Activity:
Report how many lines of the entries below contain the word "inputs", and nothing more.

Saved data entries:
= = = =
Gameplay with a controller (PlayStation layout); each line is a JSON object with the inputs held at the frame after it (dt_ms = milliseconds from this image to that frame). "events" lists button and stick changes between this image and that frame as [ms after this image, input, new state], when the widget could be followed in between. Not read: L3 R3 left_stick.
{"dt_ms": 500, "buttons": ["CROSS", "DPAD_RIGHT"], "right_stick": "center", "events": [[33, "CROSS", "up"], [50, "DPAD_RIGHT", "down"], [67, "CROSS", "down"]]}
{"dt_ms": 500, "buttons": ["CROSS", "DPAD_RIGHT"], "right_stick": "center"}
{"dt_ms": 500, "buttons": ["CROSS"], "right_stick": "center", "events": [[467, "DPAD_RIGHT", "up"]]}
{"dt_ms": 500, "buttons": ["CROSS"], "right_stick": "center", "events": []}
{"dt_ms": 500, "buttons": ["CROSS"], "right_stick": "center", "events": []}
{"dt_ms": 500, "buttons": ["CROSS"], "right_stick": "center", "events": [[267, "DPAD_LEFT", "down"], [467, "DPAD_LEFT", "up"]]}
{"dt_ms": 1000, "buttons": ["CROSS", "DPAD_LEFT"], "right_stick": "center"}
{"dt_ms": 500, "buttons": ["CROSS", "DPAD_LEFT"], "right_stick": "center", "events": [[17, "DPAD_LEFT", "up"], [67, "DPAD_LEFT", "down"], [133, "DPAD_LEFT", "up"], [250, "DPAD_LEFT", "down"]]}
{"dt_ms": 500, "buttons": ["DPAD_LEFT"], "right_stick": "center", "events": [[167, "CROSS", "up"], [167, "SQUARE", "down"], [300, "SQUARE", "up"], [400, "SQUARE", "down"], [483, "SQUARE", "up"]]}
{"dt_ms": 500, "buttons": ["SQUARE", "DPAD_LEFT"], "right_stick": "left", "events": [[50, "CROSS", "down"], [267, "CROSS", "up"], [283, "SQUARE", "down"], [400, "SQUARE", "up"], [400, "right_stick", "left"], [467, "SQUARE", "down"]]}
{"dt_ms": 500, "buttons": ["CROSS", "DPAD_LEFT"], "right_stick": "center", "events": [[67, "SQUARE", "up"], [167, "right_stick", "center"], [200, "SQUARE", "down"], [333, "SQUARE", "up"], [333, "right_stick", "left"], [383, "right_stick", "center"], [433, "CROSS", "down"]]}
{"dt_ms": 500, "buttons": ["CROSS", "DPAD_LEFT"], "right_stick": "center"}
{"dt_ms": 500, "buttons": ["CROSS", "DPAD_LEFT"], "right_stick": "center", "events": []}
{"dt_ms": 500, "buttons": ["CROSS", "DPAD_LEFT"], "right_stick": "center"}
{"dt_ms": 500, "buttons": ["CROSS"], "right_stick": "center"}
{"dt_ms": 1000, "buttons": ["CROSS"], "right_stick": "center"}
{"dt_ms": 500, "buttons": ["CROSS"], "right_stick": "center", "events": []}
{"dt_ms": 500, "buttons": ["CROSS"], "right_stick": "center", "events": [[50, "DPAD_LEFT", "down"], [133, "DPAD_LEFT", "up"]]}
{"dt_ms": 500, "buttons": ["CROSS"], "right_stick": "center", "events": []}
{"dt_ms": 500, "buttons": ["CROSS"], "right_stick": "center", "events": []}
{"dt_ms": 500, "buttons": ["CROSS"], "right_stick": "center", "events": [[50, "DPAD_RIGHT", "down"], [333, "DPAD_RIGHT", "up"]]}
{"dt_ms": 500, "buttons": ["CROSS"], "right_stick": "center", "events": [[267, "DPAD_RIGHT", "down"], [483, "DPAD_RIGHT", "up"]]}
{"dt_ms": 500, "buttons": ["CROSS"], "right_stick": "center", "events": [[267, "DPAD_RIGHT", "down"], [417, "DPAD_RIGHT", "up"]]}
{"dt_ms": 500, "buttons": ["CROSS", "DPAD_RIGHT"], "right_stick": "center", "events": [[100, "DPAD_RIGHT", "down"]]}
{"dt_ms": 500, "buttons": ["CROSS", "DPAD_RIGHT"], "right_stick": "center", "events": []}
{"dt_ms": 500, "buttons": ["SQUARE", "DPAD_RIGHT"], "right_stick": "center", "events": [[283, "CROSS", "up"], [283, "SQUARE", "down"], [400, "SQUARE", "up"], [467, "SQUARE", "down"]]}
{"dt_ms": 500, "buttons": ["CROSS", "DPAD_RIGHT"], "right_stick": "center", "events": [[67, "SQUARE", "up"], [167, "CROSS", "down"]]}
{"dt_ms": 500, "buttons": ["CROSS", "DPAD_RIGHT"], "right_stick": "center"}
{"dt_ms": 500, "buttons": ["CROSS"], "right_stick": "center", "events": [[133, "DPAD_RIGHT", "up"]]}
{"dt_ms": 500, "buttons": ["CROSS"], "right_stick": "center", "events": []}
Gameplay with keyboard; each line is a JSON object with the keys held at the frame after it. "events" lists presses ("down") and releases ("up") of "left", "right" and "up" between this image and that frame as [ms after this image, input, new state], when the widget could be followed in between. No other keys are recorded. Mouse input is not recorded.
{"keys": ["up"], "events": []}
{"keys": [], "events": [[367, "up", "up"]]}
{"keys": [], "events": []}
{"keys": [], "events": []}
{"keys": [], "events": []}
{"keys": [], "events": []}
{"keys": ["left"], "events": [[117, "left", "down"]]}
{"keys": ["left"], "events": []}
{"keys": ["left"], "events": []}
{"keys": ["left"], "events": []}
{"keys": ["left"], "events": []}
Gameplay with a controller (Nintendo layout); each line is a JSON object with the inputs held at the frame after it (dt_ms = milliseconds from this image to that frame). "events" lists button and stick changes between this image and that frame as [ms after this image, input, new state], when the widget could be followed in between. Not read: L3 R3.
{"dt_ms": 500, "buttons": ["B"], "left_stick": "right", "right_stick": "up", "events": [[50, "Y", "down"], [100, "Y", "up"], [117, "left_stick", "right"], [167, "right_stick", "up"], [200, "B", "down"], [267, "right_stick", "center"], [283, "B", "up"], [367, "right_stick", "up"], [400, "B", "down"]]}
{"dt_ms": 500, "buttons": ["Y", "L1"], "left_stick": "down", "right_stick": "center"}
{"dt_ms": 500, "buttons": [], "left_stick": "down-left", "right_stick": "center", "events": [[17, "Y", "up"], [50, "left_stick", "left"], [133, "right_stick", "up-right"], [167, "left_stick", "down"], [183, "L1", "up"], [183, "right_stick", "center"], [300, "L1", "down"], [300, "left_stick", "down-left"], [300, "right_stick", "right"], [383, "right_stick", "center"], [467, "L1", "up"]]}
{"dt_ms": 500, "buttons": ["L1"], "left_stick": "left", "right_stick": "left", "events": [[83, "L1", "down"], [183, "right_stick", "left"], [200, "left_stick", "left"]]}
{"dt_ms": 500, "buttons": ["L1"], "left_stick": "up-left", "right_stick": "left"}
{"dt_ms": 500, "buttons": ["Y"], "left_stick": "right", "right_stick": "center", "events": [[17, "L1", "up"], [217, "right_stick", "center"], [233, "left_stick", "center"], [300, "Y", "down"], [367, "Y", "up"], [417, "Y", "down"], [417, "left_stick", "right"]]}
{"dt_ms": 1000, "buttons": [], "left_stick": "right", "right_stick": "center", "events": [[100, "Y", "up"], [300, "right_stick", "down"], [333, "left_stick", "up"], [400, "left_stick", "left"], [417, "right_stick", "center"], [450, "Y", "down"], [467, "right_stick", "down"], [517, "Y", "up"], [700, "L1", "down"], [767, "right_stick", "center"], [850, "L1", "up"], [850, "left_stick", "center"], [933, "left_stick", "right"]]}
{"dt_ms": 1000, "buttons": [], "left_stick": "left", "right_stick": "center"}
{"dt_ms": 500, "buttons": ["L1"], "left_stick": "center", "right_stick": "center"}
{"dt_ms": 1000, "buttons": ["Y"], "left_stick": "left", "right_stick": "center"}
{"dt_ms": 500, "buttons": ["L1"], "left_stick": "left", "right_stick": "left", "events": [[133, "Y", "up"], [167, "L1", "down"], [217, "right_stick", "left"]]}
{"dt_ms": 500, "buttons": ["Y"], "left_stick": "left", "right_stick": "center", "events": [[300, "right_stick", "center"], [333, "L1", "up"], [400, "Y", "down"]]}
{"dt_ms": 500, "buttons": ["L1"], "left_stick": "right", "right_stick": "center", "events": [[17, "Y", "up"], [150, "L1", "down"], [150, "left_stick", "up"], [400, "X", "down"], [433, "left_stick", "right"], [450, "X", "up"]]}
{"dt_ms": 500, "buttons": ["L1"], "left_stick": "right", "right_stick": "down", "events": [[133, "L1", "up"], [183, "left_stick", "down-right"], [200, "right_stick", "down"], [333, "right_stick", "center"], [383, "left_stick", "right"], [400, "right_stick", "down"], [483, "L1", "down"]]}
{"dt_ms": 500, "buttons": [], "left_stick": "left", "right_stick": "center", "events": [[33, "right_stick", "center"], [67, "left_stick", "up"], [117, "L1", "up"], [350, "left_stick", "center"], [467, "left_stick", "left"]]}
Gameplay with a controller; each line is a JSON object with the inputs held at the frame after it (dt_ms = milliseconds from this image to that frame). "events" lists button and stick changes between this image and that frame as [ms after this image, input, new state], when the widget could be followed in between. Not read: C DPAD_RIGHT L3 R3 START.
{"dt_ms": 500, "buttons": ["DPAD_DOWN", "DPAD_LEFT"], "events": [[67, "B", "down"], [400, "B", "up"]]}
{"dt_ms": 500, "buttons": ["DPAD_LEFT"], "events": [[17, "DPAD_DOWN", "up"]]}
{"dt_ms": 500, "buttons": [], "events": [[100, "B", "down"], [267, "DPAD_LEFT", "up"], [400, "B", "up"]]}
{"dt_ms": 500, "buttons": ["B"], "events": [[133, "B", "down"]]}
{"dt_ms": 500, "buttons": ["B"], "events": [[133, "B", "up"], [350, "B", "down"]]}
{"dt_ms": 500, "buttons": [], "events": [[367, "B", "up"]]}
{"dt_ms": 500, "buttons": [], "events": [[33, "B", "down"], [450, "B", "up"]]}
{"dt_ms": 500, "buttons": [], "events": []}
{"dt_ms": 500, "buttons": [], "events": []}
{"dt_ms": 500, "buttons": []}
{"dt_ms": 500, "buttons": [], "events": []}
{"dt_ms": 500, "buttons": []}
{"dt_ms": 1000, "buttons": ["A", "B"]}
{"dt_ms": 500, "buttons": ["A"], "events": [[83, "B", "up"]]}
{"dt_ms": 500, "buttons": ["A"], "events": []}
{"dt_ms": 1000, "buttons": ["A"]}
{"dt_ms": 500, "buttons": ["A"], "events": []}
= = = =
Answer:
3